The scientist, who was born in Düsseldorf on August 13, 1955, completed his entire schooling and studies in Vienna. In 1991 he habilitated in the fields of “Human Geography and Spatial Research”. In 1996 Faßmann became a professor at the Technical University of Munich, but four years later he was offered a new position at the University of Vienna. In 2011 he was promoted to Vice Rector for Personnel Development and International Relations, later taking over the agenda for research and international affairs.
In terms of content, the married father of two children dealt with topics such as the role of foreign jobseekers on the labor market, unemployment, the development of migration in Europe over time, regional identities or the influence of place of residence on educational careers. His main research areas also include comparative urban research and development. The question about “Austria as an immigration country?” the geographer and social researcher approached in a book in the 1990s. In more recent research projects, he has dealt with the values and expectations of refugees in Austria or the situation of newly arrived refugees from Syria, Iraq or Afghanistan.
In December 2017, Faßmann began his first term as Minister of Education, which ended after the ÖVP-FPÖ government burst in spring 2019. The 2.04 meter man entered politics via the expert track – even as State Secretary for Integration, the later Chancellor Sebastian Kurz (ÖVP) relied on Faßmann’s recognized expertise. In 2010 he became chairman of the expert council in the Ministry of Integration.
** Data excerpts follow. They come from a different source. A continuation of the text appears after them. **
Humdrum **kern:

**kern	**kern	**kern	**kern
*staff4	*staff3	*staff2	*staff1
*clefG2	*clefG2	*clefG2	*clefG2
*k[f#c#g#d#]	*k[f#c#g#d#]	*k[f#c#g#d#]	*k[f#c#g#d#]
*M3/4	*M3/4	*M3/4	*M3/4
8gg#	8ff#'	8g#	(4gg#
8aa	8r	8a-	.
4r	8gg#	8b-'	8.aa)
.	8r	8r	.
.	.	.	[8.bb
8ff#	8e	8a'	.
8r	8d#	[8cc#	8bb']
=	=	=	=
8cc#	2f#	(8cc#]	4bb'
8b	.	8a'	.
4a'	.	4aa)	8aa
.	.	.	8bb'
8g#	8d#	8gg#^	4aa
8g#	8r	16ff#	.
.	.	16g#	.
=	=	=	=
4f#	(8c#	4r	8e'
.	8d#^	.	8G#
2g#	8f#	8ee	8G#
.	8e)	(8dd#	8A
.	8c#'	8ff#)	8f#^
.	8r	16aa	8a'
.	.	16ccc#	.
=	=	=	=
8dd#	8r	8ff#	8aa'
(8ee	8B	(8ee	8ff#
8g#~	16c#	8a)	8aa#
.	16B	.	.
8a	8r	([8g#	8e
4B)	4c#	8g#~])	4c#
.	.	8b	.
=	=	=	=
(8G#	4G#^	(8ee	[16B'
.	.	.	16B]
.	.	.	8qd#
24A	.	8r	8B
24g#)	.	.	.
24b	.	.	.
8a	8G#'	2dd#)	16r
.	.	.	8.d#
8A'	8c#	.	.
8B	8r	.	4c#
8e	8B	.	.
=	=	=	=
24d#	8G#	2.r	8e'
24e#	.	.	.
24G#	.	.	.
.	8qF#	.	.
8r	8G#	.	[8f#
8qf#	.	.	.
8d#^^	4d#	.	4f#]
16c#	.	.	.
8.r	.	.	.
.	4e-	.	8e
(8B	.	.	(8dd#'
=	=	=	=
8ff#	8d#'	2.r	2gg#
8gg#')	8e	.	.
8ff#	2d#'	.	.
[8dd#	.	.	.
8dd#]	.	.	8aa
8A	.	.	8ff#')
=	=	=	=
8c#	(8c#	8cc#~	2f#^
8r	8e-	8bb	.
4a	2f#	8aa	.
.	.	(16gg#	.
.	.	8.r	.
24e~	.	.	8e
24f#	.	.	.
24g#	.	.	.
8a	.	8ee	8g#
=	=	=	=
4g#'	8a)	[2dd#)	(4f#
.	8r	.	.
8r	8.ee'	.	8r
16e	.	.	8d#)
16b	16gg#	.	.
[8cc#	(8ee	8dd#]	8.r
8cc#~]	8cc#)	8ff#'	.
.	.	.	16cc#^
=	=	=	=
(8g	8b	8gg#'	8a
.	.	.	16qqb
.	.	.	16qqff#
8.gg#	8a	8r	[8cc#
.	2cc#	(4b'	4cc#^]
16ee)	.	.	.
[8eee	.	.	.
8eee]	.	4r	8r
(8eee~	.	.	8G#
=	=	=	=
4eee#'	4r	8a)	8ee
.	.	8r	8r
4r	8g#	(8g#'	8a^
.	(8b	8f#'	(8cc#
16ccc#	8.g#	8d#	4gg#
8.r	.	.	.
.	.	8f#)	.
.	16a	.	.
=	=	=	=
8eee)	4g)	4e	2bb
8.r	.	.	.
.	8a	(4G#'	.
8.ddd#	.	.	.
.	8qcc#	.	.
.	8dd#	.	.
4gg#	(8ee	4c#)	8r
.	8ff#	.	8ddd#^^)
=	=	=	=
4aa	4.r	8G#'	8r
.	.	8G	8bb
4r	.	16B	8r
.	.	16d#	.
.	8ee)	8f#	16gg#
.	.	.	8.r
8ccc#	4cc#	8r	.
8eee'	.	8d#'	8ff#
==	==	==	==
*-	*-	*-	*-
In this function, the scientist tried to put facts in the foreground. He usually preferred to leave the interpretation to politicians – albeit with outliers. He advocated sanctions for parents who prevent children from attending school. He also advocated banning the headscarf for teachers.
From Faßmann’s first term as Minister of Education, the introduction of German classes, the headscarf ban for kindergarten and elementary school children (later lifted by the Constitutional Court), and the earlier obligation to use numerical grades in elementary school are remembered. In the higher education sector, new access restrictions were introduced in individual subjects, while Faßmann put the brakes on tuition fees.
At the beginning of 2020, Faßmann again took over the Ministry of Education in the turquoise-green federal government. The second term was clearly marked by the Covid 19 pandemic and his attempt to keep schools as open as possible. Ultimately, this only succeeded at an advanced point in the pandemic through the introduction of an extensive test system, which also drew criticism. Faßmann reaped this again and again in pandemic management: “I beg your indulgence again for the short-term nature of the measures and the transfer of information,” he said when he said goodbye.
At that time he also emphasized that the universities had achieved “proper budgeting”. In addition, he has succeeded in creating a “research policy from a single source”. He referred, for example, to the implementation of the long-planned Research Funding Act, the RTI strategy (research, technology, innovation, note) that will last until 2030 and the RTI pact for the current three-year period, as well as increasing budgets for research institutions or -sponsor. From today’s perspective, the signing of the new performance agreement of the OeAW, which Faßmann as Minister of Education concluded with Zeilinger in March 2021, does not appear to be without a certain irony. As head of the Academy, he will now manage a large part of the total budget of 428.5 million euros for the years 2021-2023 himself.